Le final du jeu, pour ma part, fut très pessimiste. Après quelques plans de la ville (en ruine, comme au début), on entend Cole dire, « Je ne me suis jamais senti aussi seul ». Certes, la métasphère (objet de toutes les convoitises, concentration puissante d'énergie, potentiellement dangereuse) est détruite, son double schizophrène (Kessler) aussi mais Cole a perdu la femme aimée (lâcher du haut d'un immeuble); Zake, son meilleur ami, est loin (une certaine distance après la trahison de ce dernier à cause de la métasphère : il préféra partir avec Kessler plutôt que de continuer à aider Cole dans sa quête); la population l'adule mais peut changer (on a bien vu que de paria au début de l'aventure, les gens le prenaient pour un monstre à cause d'un JT pirate qui l'accusait de tous les maux, il est devenu après de nombreuses bonnes actions un « dieu ». Seulement la popularité est fugace et fragile. Les gens influencables.).

Infamous, altitude

Il est toujours bon de prendre un peu d'altitude

Alors certes, Cole a des pouvoirs mais une vie intime détruite ou fortement malmenée. Au final, cette anormalité le rejette dans une marginalité douloureuse. La solitude.

Durée de vie

Environ 15-17 heures pour terminer l'aventure. Globalement le plaisir reste le même grâce à un personnage qui se construit intelligemment, une évolution des pouvoirs et de l'intrigue avec son lot de rebondissements. Seulement, le dernier quart devient plus pénible. On sent la longueur, la difficulté augmente parfois à l'excès, on étire les missions. Heureusement, le final est bon.

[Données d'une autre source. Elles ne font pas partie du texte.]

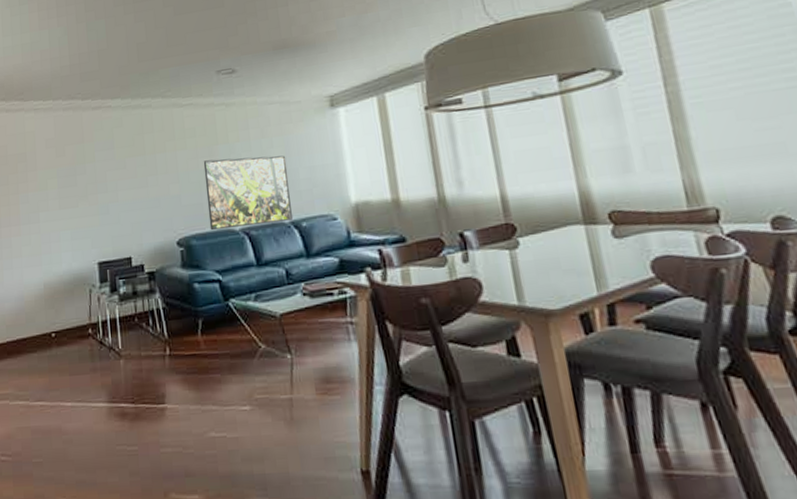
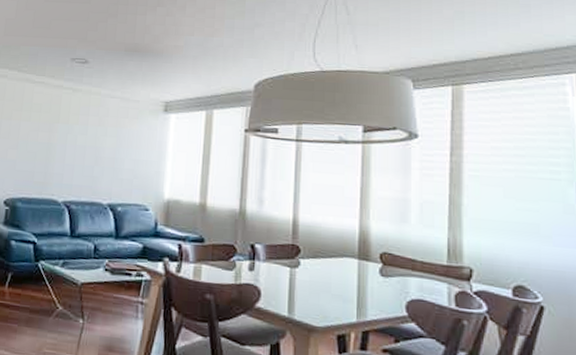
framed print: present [203,155,292,231] -> none [36,135,116,203]

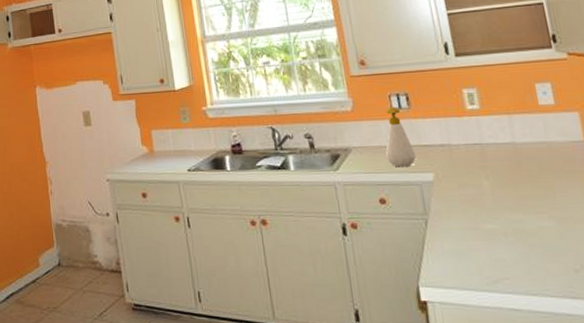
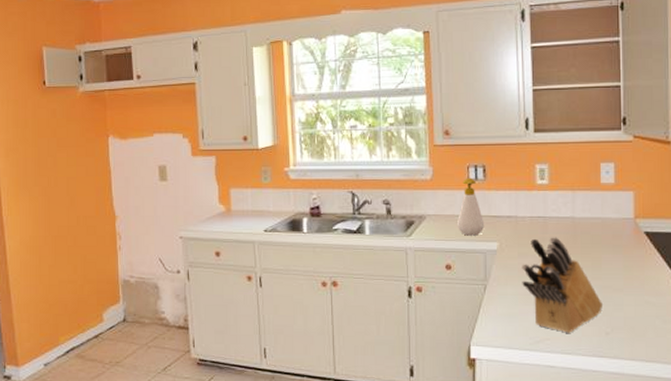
knife block: none [464,165,566,271] -> present [522,237,604,333]

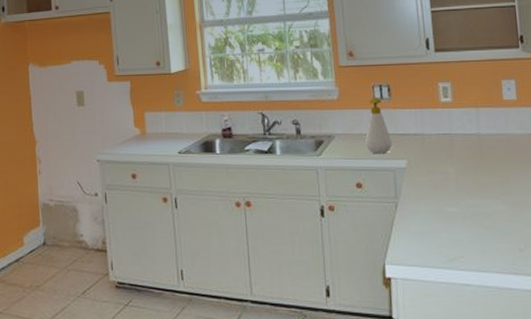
knife block: present [522,237,604,333] -> none [431,154,515,250]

Le héros torturé et schizophrène

On réalise à la fin du jeu que Kessler, mystérieux mentaliste puissant et pourchassé, et Cole (notre héros) ne sont qu'une et même personne. Kessler, son lui d'avant en réalité (donc plus vieux), en fuyant après la découverte du pouvoir acquis a finalement fait les mauvais choix, conduisant à la mort sa famille.

Le combat que mène notre personnage n'est donc pas celui d'un gentil contre un méchant, mais de lui-même contre son alter ego, création mentale et négative de son passé. Par ses pouvoirs, il a réussi à se donner une seconde chance, rejouer cette tragédie pour faire, enfin, les bons choix. En clair, on tient là un super-héros étonnant car torturé et schizophrène. On est loin du teenager jouisseur. Fier de transgresser la société grâce à des pouvoirs acquis miraculeusement. Ouf.

Infamous, explosion

De quoi les calmer un peu

Mention

B+

Commentaire : InFamous est finalement un jeu qui ment. D'apparence, simple GTA-like bis, le soft prend de l'ampleur les heures passant. S'appuyant sur des codes du comics comme quelques recettes vidéoludiques connues, il n'en demeure pas moins que notre jeu électrique nous propose un héros intéressant, un univers urbain sombre et quelques autres réussites. Il manque probablement un peu de charisme et un dernier quart moins pénible (longueur et compagnie) mais rien qui n'entame vraiment le statut de "bon jeu".